To confront the difficult Covid-19 crisis, it is critical - for both ordinary citizens as well as policy makers - to be able to get insightful information about the current disease situation at any geographical location, as well as insights about how the situation is going to evolve in the near future. Such information can help to make smart decisions, to be prepared, and be strong during this difficult time. There have been extensive recent efforts in data collection and in developing exploratory tools for Covid-19 that provide some statistics at different aggregate levels of location, such as country, state, or city. This includes well-known dashboards such as Covid-19 map, CDC COVID Data Tracker, and NYTimes Coronavirus map. Alongside, ML, simulation, and mathematical models have been built to predict how the situation will evolve. These models are helpful, especially in showing high-level trends of the disease.

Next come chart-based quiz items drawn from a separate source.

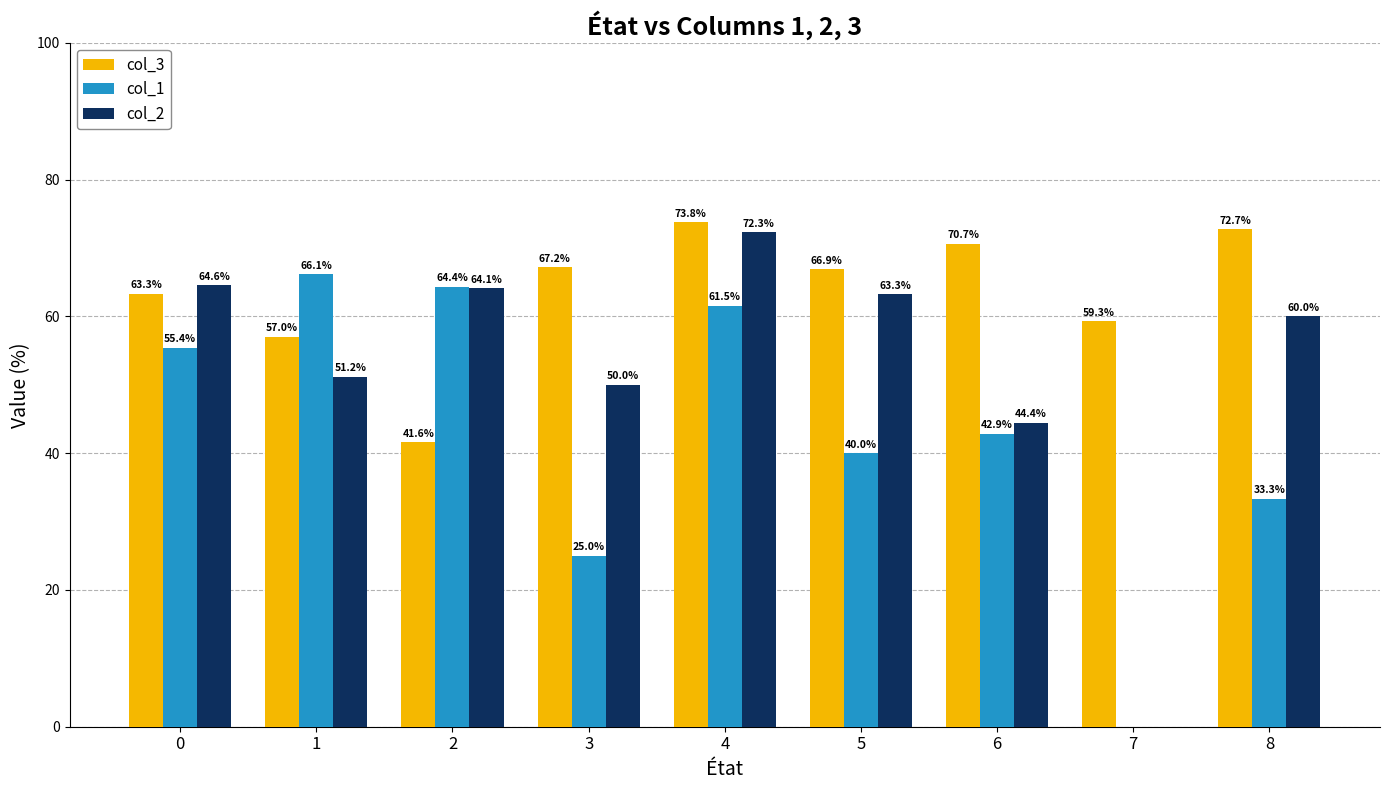

Are the bars grouped side by side (vs. stacked)?

Yes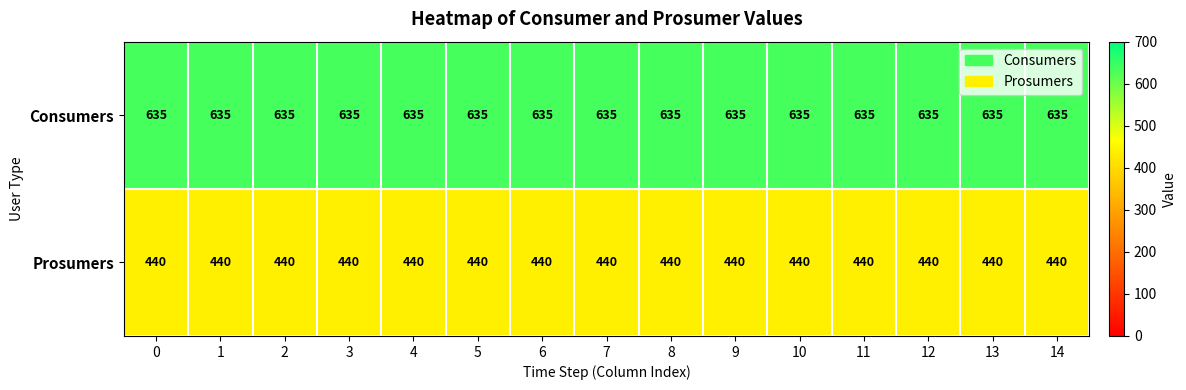

What is the maximum value for Consumers?

635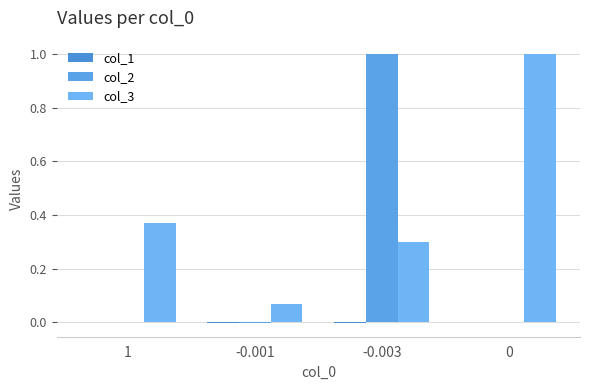

Which category has the highest value in the col_1 series?

1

We propose CovidInsights, a complimentary and orthogonal system to the above tools that is based on the key observation that not all places across the globe are at the same stages of the crisis. In other words, there is a delay in the spread of Covid-19 (and similar contagious diseases) at different places. For example, while places like China have passed the peaks and are experiencing more stable early post-Covid-19 times, countries like India, Brazil, and US seem to be experiencing the peak, while many other countries are in the earlier stages of the pandemic.

This shift in the spread of the disease provides a unique opportunity to provide insightful information by searching and exploring within the available data for "similar historical examples" to the current state of a given location. In other words, we propose to build a system that searches for cases of specific locations and specific times in past (i.e., (location, time) instances) that are similar to the current state of a queried location. An example of a result for a query location "Chicago" could be (Milan-Italy, 03/19/2020), meaning that the city of Milan experienced a similar situation in March 19 with what Chicago is experiencing now.

We believe such information has multiple advantages. First, what happened in the near future of similar historical examples is available in the data, i.e., as "real experiments" that has already happened in real world. It does not require complex computational modeling or simulations. Such models rely on many factors (such as social distancing) that play a significant role in what will happen next. Despite the significance of such factors, the task of identifying, measuring and collecting such information is usually difficult. Second, complex computational models are often difficult to interpret and understand by humans, whereas the use of similar historical examples is very intuitive and well received by people, and can provide us with insights about the current situation as well how it might evolve in the near future.

To the best of out knowledge, CovidInsights is the first of its type and it initiates a data exploration framework that provides novel insights through similar (location, time) examples for monitoring different states of epidemics. CovidInsights is an online interactive tool requiring efficient and effective algorithmic solutions from different areas. It leverages different techniques from the database and machine learning research community, including k-nearest neighbor (k-NN) query processing and indexing, efficient processing of streaming data, and similarity computation over temporal (time-series) data as well as non-temporal data.